After a stint as creative director of the Botsford Ketchum agency, Riney opened the San Francisco office of Ogilvy & Mather in 1976.
Following a successful celebratory campaign for Gallo Wines, Riney worked directly for Ernest Gallo in the creation of Bartles & Jaymes Wine Coolers. He named the brand and, with art director Jerry Andelin, designed the packaging and shot innovative TV commercials with two fictitious entrepreneurs who had allegedly invented the product.
The campaign was an evocation of Riney's lifelong distrust of business school culture. ("The best thing to do with an MBA," he once said, "is to take it out and get it drunk.") The two main characters said they'd learned how to start a business with the help of a mail-order course from Harvard, and spoofed market research in wry dialogue: "Ed has engaged in a scientific program to determine which foods go well with wine coolers," said Bartles. "So far Ed has only found two foods which don't: kohlrabi, which is a vegetable sort of like a turnip, and candy corn."
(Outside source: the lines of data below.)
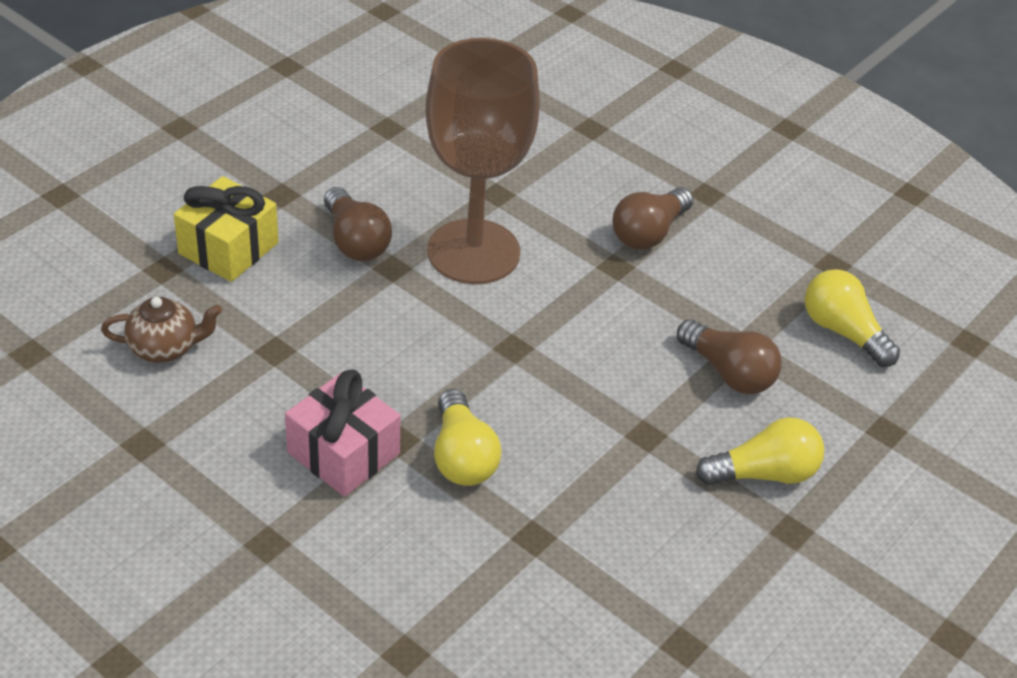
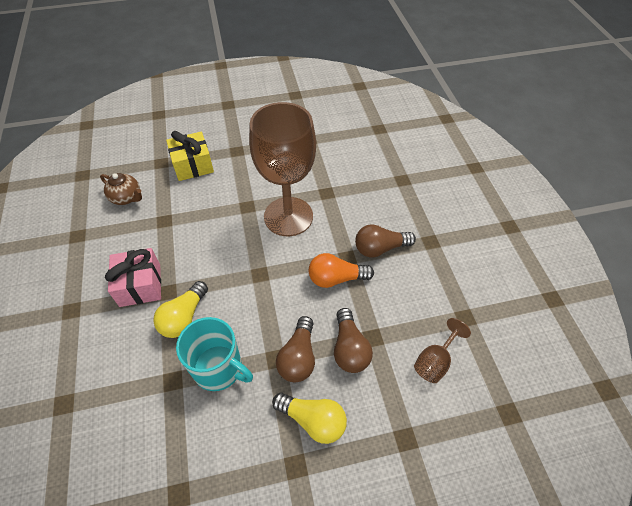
camera: 40 degrees right, 10 degrees up
(355, 241) = (244, 186): brown light bulb -> brown light bulb (298, 357)
(583, 487) = (219, 368): none -> turquoise mug
(627, 299) = (336, 278): none -> orange light bulb
(843, 331) = (435, 361): yellow light bulb -> brown goblet

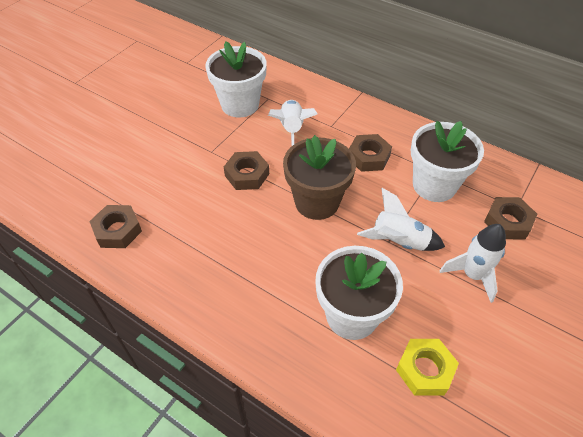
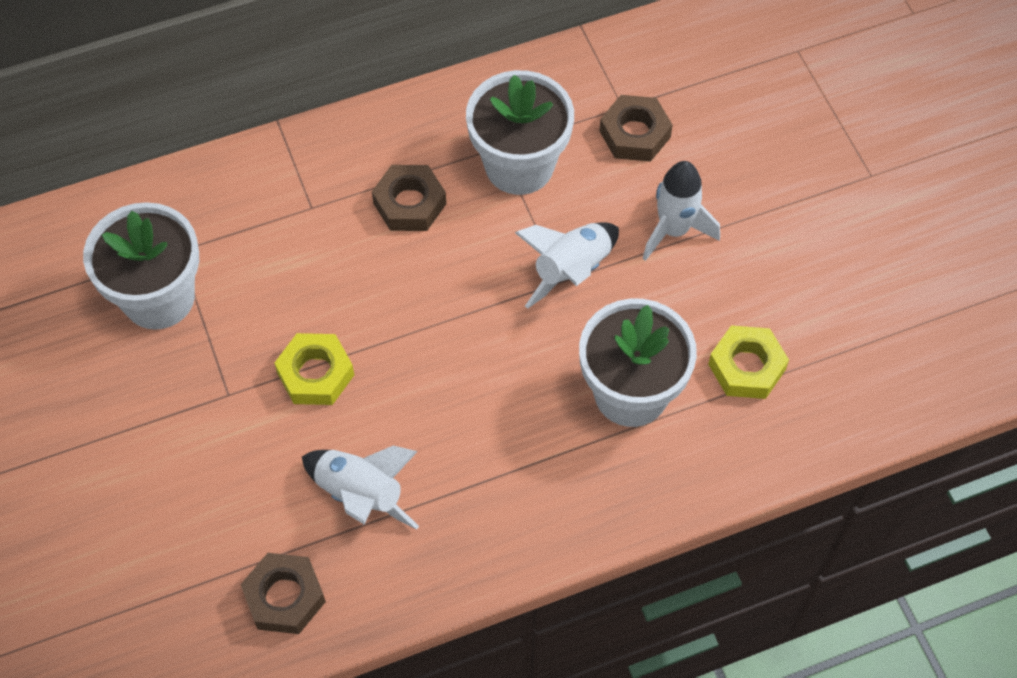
camera: 55 degrees left, 10 degrees up
(247, 175) = (315, 374): brown nut -> yellow nut
(291, 130) = (275, 262): white rocket -> white rocket (361, 495)
(317, 202) = (436, 319): brown flower pot -> none

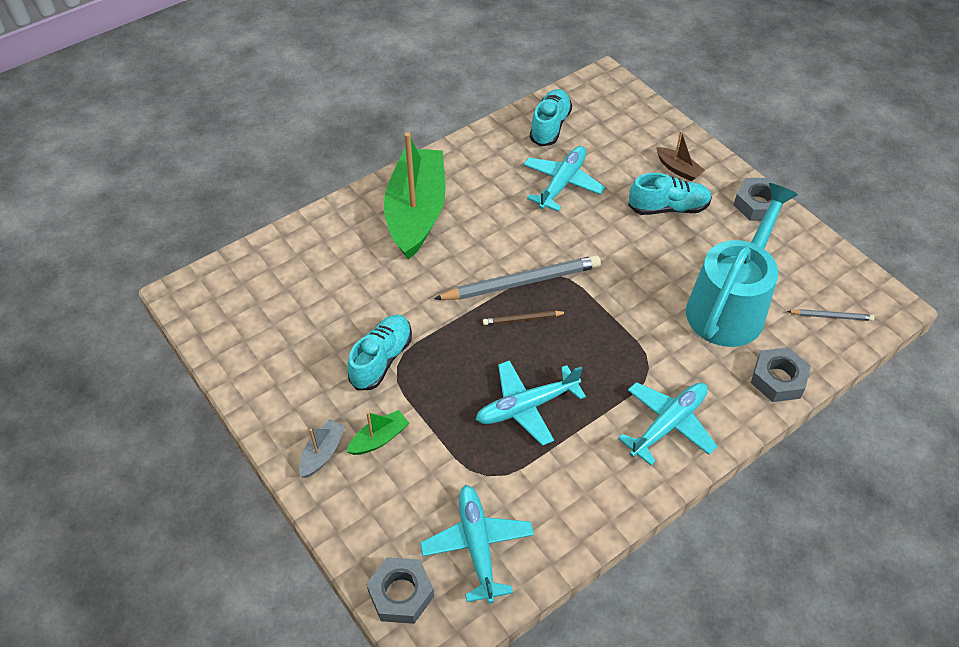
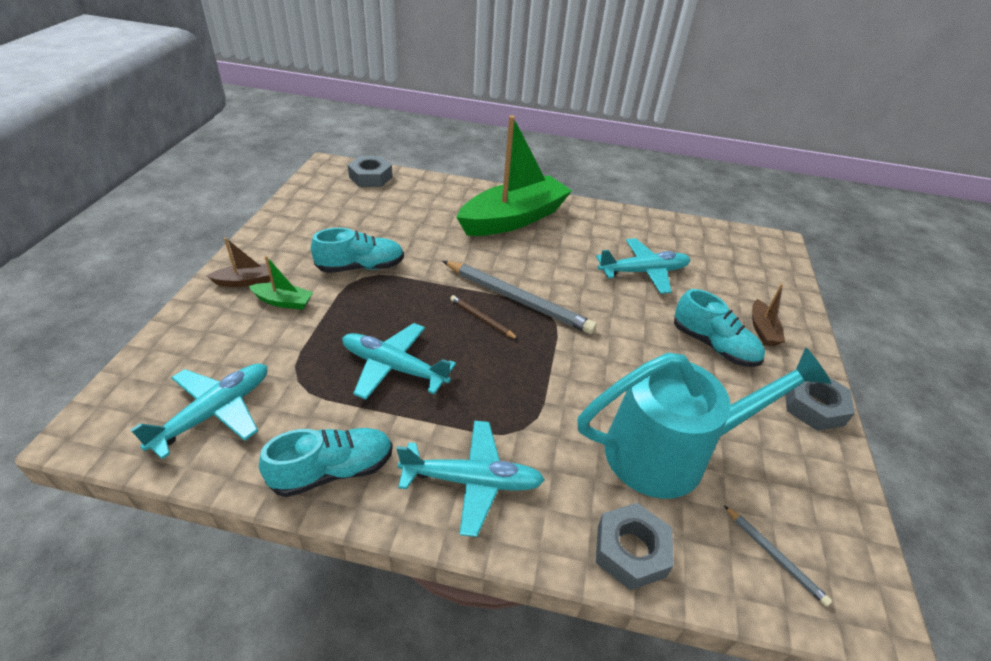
camera: 45 degrees right, 10 degrees down
(322, 453) = (246, 281): grey boat -> brown boat
(401, 594) = (130, 390): grey nut -> grey nut (370, 177)
(550, 126) = (685, 239): turquoise shoe -> turquoise shoe (333, 471)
In l984, Riney joined Reagan's so-called Tuesday Team, a gathering of campaign professionals put together to re-elect the president. He created a TV campaign that depicted a happy, contented, safe America, and asked why we'd ever want to return to the days before Reagan's tenure.
The following year, Riney purchased the O&M office and renamed it Hal Riney & Partners. Shortly thereafter, the agency worked on the introduction of General Motors' Saturn brand. It was the most successful new model launch in GM history.
The agency went on to create campaigns for John Deere, Alamo, Blue Cross and Dreyer's Ice Cream. In 2003, the shop was sold to Publicis Groupe and renamed Publicis & Hal Riney. Its founder stepped down, taking the title of chairman emeritus.
An avid outdoorsman, Riney traveled to far-flung parts of Norway, Alaska, the Western states and Honduras. "Why I prefer fly-fishing, and being alone on a river to almost any other recreation," he said, "is because it's so much the opposite of what I have to do, day in and day out."
On a trip to Honduras in 1982, Riney's Sahsa Air Lines flight was hijacked on the runway in Tegucigalpa. Honduran rebels with semi-automatic pistols and bombs rigged with dynamite held the plane for a full day until, sensing a moment of inattention, Riney opened a plane door and leaped to safety with several other passengers.